St Vincent
“ST VINCENT” CAROLINE/ UNIVERSAL
Annie Clark ne manque pas de confiance en elle. Elle dit s’inspirer d’Einstein pour son style visuel (!), avoir appris l’intrépidité avec David Byrne — même si leur collaboration a pu décevoir — cite Miles Davis pour expliquer que son quatrième album se contente de porter son nom (de scène) comme titre parce qu’elle a désormais vraiment trouvé sa voie... Et elle n’a pas tort. Car il n’est pas dit que d’ici la fin de l’année, on entende musique qui allie avec une telle virtuosité et une telle intelligence les contraires pour repousser les limites de ce que peut être la pop de 2014. “St Vincent” est à la fois charnel dans la voix pure d’Annie Clark et totalement dématérialisé et re-synthétisé, informatisé, jusqu’au moindre son de batterie, souvent tenue par l’homme des très soul DapKings, un bon indicateur du côté dansant du disque.

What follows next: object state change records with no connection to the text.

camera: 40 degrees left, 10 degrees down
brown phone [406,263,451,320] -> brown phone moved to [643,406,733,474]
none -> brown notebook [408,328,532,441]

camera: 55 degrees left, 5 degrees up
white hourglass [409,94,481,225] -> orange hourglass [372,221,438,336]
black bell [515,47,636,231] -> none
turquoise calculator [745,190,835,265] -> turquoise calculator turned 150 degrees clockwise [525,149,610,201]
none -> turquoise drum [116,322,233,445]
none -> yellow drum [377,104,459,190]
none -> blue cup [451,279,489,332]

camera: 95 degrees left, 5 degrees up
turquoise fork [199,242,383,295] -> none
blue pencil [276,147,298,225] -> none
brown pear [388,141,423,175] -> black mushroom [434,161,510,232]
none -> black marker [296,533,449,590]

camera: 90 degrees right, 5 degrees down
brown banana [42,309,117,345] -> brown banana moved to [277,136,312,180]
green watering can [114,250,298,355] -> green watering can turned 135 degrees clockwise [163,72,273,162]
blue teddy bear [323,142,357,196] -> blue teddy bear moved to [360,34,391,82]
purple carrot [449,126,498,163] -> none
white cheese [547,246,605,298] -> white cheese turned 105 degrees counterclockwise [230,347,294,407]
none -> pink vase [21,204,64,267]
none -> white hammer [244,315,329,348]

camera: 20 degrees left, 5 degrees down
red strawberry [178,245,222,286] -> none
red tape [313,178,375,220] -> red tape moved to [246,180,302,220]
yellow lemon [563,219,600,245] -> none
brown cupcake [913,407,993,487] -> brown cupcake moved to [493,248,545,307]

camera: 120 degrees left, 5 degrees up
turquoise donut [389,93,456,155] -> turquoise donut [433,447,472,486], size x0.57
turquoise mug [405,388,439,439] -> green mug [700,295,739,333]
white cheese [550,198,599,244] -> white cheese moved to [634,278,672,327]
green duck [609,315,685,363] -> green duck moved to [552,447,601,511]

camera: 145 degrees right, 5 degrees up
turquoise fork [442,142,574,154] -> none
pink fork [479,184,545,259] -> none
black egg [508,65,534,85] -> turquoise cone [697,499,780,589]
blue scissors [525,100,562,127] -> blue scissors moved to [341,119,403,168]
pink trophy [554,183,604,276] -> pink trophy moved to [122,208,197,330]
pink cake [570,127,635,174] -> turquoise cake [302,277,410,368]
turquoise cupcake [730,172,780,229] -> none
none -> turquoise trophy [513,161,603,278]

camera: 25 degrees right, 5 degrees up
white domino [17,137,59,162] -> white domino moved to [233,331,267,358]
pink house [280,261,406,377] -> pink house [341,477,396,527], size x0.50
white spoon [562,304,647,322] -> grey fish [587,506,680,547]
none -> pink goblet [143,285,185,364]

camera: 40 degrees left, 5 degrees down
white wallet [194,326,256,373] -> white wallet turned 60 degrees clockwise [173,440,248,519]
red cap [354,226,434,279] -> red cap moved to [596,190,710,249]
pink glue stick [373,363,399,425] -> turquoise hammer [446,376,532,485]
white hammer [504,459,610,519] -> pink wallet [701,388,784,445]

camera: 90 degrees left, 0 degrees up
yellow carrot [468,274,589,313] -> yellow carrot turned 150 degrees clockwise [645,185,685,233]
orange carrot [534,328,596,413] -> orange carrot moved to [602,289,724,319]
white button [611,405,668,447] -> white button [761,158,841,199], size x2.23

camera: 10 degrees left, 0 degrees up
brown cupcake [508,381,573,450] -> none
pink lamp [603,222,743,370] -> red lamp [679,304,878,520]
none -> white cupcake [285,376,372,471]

Dansant, certes, mais à condition de ne pas se laisser déstabiliser par les contretemps vicieux et les cassures incongrues, le plus souvent introduits par la guitare vibrionnante et distordue de la musicienne, qui n’oublie jamais le côté freak qu’il y a dans control freak — dans le genre, on n’est pas près d’oublier le riff tellurique débarquant au milieu des insanités surréalistes proférées d’une voix angélique sur “Huey Newton”, hommage très personnel au fondateur des Black Panthers. Annie Clark nous emmène certes dans une étrange forêt de sons, mais sans semer personne en route en balisant le chemin, en guise de petits cailloux, de hooks énormes et de mélodies qui ne quittent plus le cerveau. Bref, elle reprend crânement le fil d’une pop mutante qui a pu être jalonnée par l’Eno d’ “Here Come The Warm Jets”, le Bowie berlinois ou le Prince mid-eighties.